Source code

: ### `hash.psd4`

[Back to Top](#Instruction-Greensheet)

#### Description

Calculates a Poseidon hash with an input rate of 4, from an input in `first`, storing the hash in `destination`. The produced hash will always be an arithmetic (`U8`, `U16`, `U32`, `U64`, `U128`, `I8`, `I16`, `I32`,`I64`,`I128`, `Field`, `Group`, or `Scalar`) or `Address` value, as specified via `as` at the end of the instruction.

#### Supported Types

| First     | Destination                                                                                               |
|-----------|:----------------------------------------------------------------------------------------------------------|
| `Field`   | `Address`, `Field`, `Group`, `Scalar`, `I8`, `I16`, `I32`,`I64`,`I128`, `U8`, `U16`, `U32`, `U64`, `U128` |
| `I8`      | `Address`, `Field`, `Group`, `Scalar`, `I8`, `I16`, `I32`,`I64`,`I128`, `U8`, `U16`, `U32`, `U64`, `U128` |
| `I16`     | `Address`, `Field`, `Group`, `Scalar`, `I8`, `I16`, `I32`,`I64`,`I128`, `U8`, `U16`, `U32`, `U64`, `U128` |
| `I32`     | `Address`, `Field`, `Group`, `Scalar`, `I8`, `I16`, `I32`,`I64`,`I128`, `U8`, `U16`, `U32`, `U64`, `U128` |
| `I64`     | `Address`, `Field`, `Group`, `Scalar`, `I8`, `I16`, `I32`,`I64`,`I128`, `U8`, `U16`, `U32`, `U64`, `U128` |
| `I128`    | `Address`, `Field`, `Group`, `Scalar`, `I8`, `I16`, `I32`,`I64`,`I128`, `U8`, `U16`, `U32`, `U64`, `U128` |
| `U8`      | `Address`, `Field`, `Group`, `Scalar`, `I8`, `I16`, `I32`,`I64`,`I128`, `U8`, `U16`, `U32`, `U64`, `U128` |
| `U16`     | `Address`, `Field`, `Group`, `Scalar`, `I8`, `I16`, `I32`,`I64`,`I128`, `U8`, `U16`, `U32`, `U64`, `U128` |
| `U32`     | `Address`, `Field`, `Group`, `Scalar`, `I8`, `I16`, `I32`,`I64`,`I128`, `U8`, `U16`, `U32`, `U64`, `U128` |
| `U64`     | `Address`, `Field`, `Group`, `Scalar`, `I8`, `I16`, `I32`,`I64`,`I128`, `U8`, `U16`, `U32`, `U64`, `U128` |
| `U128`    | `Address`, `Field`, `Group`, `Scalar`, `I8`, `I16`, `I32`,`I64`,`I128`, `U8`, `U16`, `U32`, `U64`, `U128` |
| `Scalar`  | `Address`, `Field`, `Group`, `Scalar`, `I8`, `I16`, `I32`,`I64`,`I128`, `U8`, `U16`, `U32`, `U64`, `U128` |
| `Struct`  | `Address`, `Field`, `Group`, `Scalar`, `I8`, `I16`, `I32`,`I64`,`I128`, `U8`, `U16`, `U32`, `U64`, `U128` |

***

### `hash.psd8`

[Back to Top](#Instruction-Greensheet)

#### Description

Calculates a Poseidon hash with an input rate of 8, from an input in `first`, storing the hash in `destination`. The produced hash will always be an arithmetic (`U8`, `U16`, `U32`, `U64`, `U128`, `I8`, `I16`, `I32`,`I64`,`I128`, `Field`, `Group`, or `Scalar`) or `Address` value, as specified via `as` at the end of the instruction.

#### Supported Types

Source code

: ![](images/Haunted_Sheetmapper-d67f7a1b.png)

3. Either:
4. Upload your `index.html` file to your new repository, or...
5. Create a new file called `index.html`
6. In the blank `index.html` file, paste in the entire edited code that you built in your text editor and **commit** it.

### Exercise goal
Give again the closing portion of the entries, from the line with "Calculates a Poseidon hash with an input rate of 8, from" through the last line. Keep it exact and add nothing.

### Response for this exercise
Calculates a Poseidon hash with an input rate of 8, from an input in `first`, storing the hash in `destination`. The produced hash will always be an arithmetic (`U8`, `U16`, `U32`, `U64`, `U128`, `I8`, `I16`, `I32`,`I64`,`I128`, `Field`, `Group`, or `Scalar`) or `Address` value, as specified via `as` at the end of the instruction.

#### Supported Types

Source code

: ![](images/Haunted_Sheetmapper-d67f7a1b.png)

3. Either:
4. Upload your `index.html` file to your new repository, or...
5. Create a new file called `index.html`
6. In the blank `index.html` file, paste in the entire edited code that you built in your text editor and **commit** it.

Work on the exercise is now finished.